Chronique

Vers une réforme, un jour, peut-être, à un moment donné

Les militants pour une réforme du mode de scrutin sont déçus, mais ils ne peuvent pas être surpris.

Le projet n’est pas officiellement mort, mais il est aux soins palliatifs.

Après des décennies à en débattre, il faudra bien un jour trancher. En demandant aux électeurs ce qu’ils en pensent.

Les caquistes s’étaient engagés avec les péquistes et les solidaires à adopter un mode de scrutin proportionnel mixte. Mais plus le temps avance, plus ils s’en éloignent.

Le 19 octobre, le gouvernement Legault prorogera le Parlement. Selon mes informations, le projet de loi sur cette réforme devrait être rappelé. En théorie, son étude détaillée pourrait commencer. Mais elle n’ira pas bien loin. M. Legault ne s’en cache plus, le temps manquera.

§ **Consigne**:
Recopiez mot pour mot un passage de la chronique ci-dessus. Commencez aux mots « Le 19 octobre, le » et arrêtez-vous après « le temps manquera. ».

§ **Données**:
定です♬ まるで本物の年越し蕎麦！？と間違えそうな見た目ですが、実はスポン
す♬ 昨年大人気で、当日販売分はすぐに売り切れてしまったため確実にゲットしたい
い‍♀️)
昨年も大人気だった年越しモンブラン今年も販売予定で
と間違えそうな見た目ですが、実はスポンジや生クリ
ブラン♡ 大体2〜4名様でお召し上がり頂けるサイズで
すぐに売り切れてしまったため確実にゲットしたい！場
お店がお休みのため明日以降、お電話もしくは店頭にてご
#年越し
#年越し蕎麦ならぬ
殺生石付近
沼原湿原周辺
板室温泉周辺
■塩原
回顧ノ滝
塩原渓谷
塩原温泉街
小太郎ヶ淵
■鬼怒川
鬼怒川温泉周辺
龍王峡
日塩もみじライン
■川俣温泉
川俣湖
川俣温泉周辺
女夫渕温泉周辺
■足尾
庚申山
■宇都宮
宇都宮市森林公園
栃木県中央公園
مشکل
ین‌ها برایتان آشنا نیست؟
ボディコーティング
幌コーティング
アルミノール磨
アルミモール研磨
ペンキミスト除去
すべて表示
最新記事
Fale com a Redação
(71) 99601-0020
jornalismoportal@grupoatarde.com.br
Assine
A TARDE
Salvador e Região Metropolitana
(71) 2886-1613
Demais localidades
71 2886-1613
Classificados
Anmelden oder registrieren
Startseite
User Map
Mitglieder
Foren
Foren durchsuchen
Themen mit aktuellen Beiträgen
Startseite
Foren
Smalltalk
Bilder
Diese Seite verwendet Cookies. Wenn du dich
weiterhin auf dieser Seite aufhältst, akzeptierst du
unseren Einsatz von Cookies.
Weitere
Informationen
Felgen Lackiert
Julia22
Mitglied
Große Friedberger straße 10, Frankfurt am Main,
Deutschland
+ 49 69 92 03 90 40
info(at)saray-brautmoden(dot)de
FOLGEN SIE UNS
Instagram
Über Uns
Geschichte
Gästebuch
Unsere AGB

§ **Corrigé**:
Le 19 octobre, le gouvernement Legault prorogera le Parlement. Selon mes informations, le projet de loi sur cette réforme devrait être rappelé. En théorie, son étude détaillée pourrait commencer. Mais elle n’ira pas bien loin. M. Legault ne s’en cache plus, le temps manquera.